A Sertoli cell tumour, also Sertoli cell tumor (US spelling), is a sex cord-gonadal stromal tumor of a Sertoli cells. They are very rare and generally peak between the ages of 35 and 50. They are typically well-differentiated, and are commonly misdiagnosed as seminomas as they often appear very similar.

A tumor that produces both Sertoli cells and Leydig cells is known as a Sertoli-Leydig cell tumor.

Presentation

Sertoli cell tumours typically present as a testicular mass or firmness, and their presence may be accompanied by gynaecomastia (25%) if they produce oestrogens, or precocious pseudopuberty in young boys, especially if they produce androgens.

Diagnosis

On ultrasound, a sertoli cell tumour appears as a hypoechoic intratesticular lesion which is usually solitary. However, the large cell subtype might present as multiple and bilateral masses with large areas of calcification. An MRI may also be conducted, but this typically is undefinitive.

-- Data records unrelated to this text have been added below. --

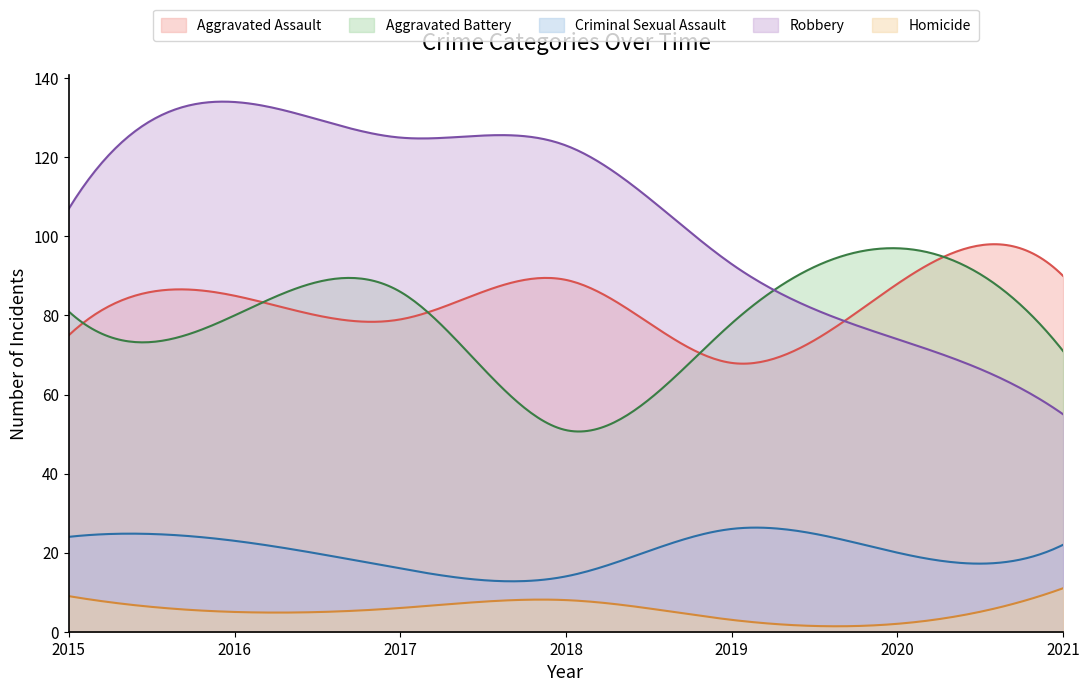

What is the sum of all Homicide values?

1612.7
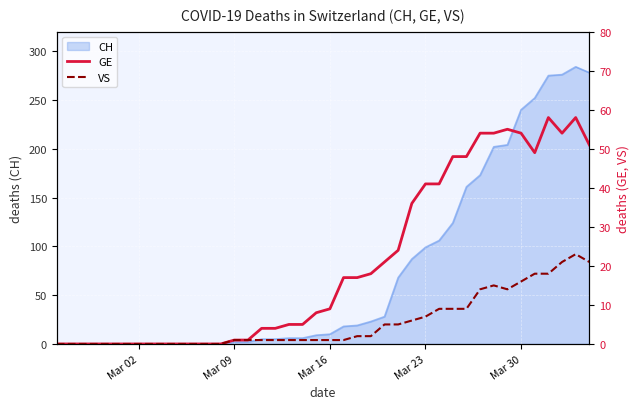

True or false: VS and GE intersect in this chart.

False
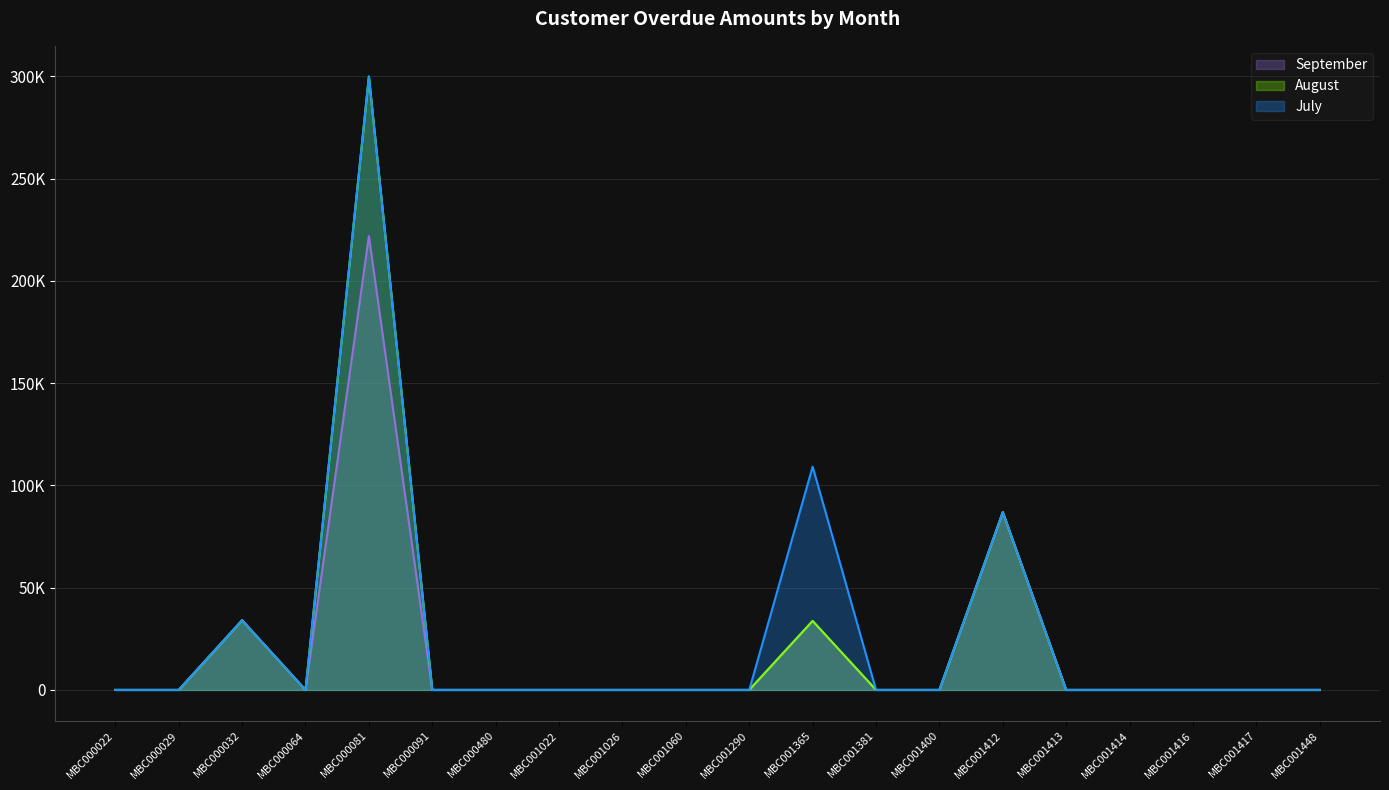

What is the sum of all August values?

454683.8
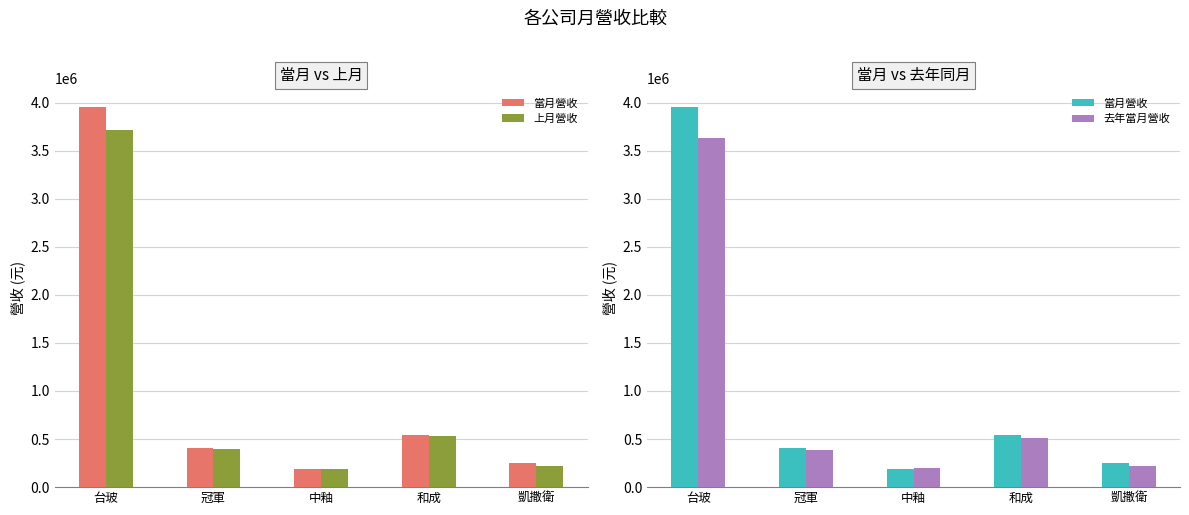

At how many categories does at least one series exceed 1107853?

1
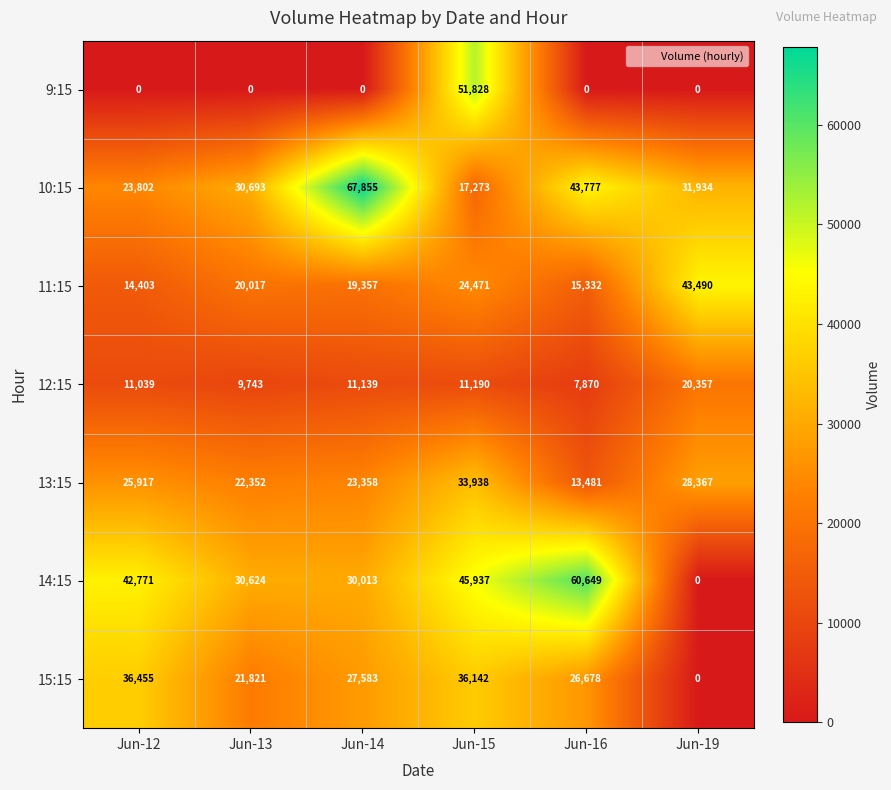

What is the difference between the highest and lowest values at Jun-19?

43490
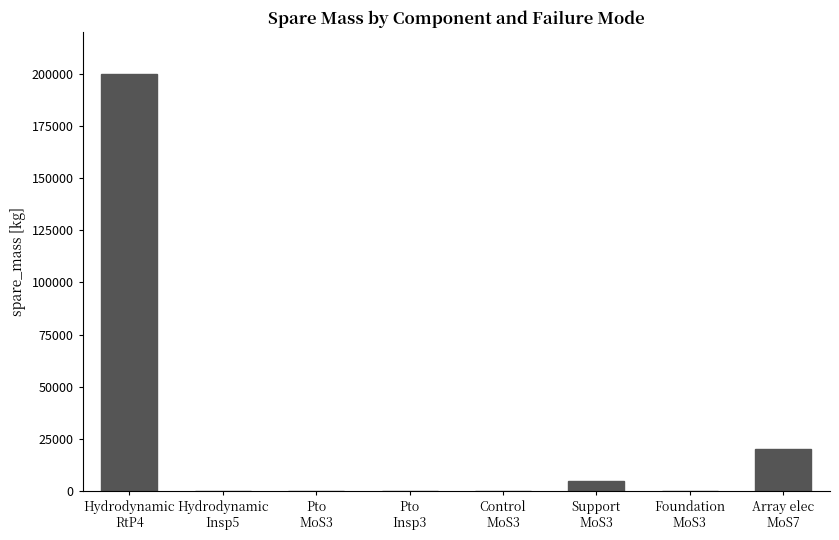

What is the maximum value shown in the chart?

200000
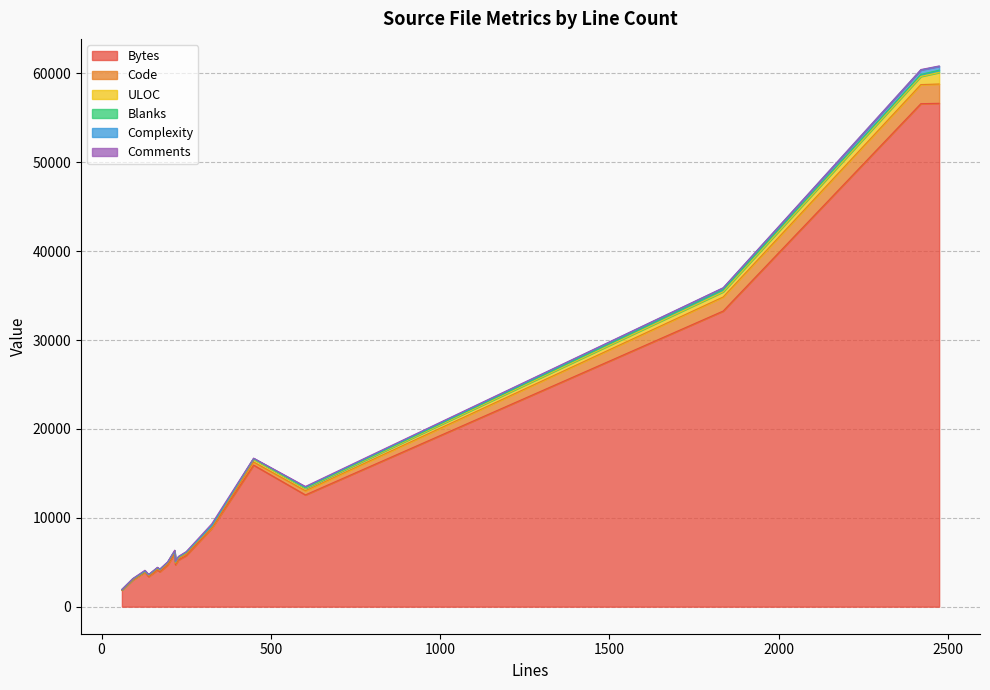

True or false: ULOC and Bytes cross at least once.

False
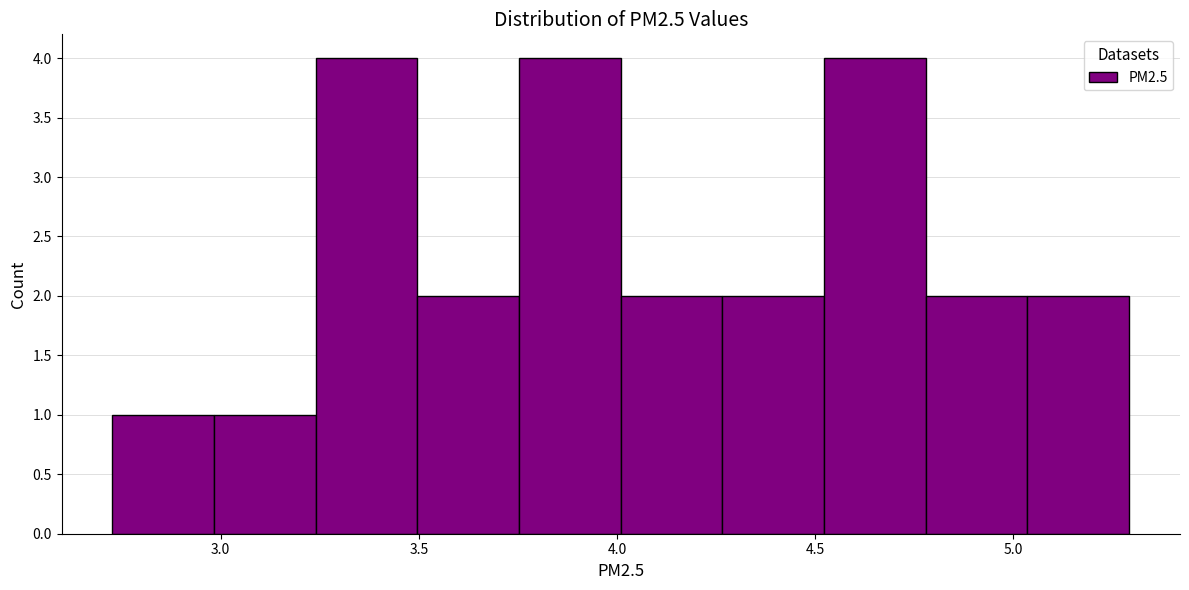

Reading left to right, transcribe this chart: for each bar, give the range it covers on the x-axis and its height. Neither the bar edges nor the heights are printed on the chart, so give them approximately, as read against the axes.

2.75 to 3.00: 1
3.00 to 3.25: 1
3.25 to 3.50: 4
3.50 to 3.75: 2
3.75 to 4.00: 4
4.00 to 4.25: 2
4.25 to 4.50: 2
4.50 to 4.80: 4
4.80 to 5.05: 2
5.05 to 5.30: 2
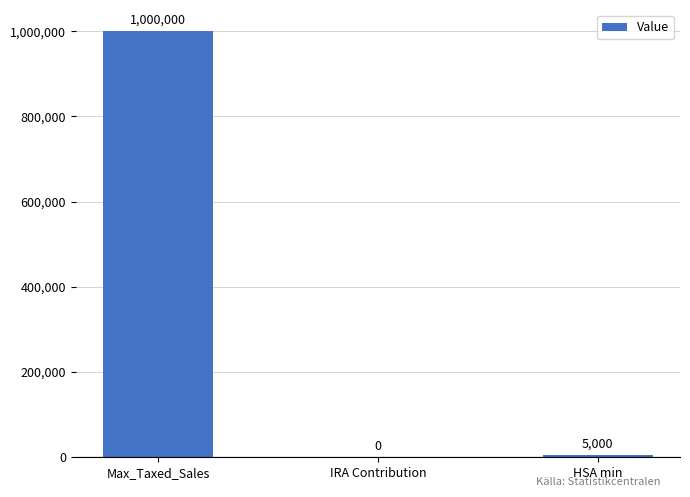

Between Max_Taxed_Sales and IRA Contribution, which is larger?

Max_Taxed_Sales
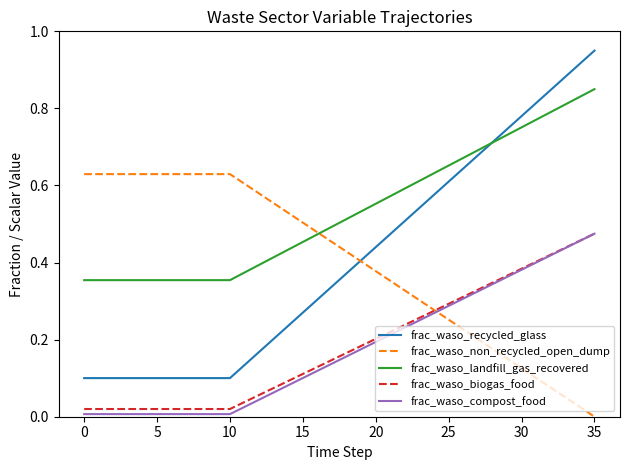

Which series has the widest spread of values?

frac_waso_recycled_glass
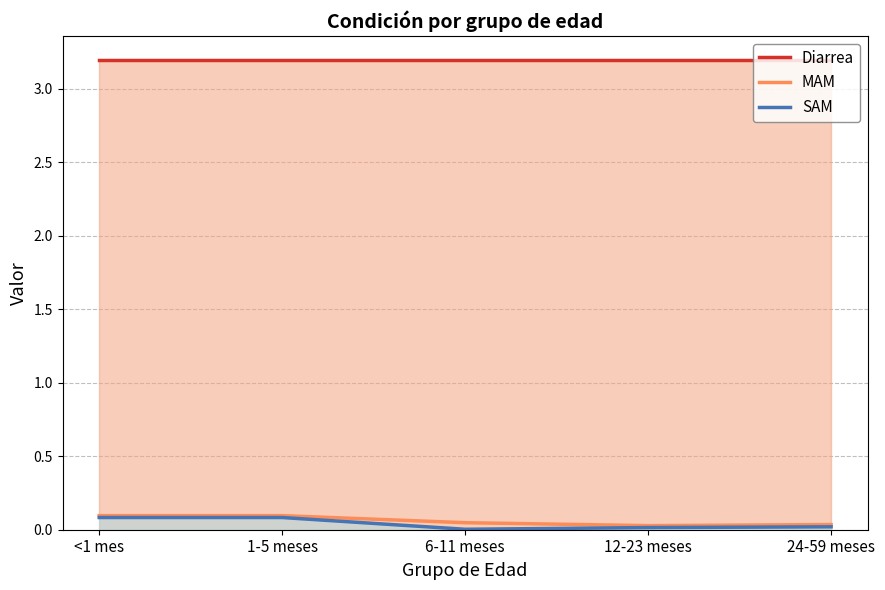

Count the number of data series in this chart.

3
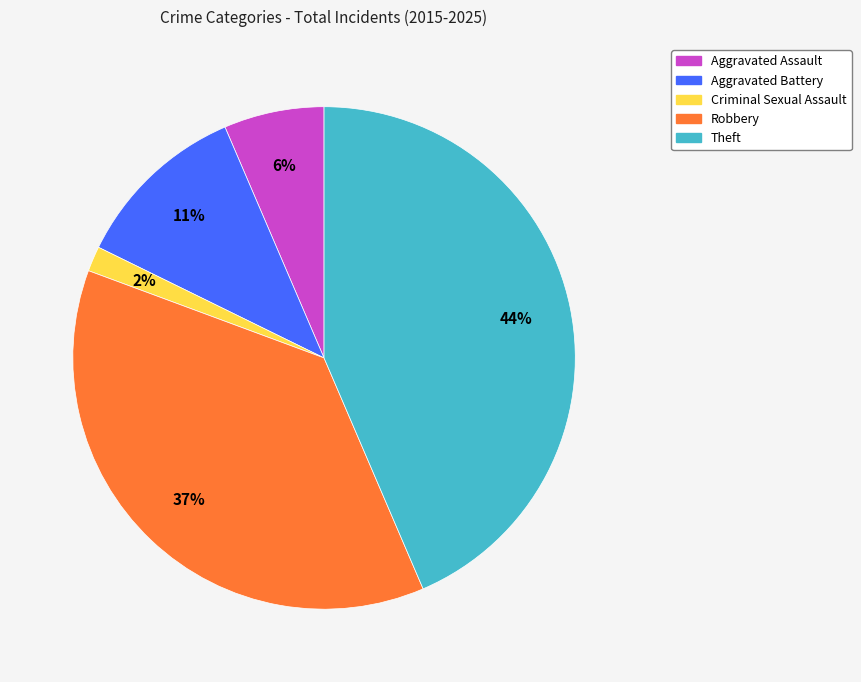

Is there any slice that represents more than half of the pie?

No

Microscopy and immunohistochemistry are the only way to give a definitive diagnosis, especially when there is a suspected seminoma.

Treatment

Due to the difficulty in identifying the tumour using imaging techniques, an orchiectomy is often performed. The majority of sertoli cell tumours are benign, so this is sufficient. There is no documented benefit of chemotherapy or radiotherapy.

In non-humans

Sertoli cell tumors are known to occur in other species, including domestic ducks, dogs, and horses.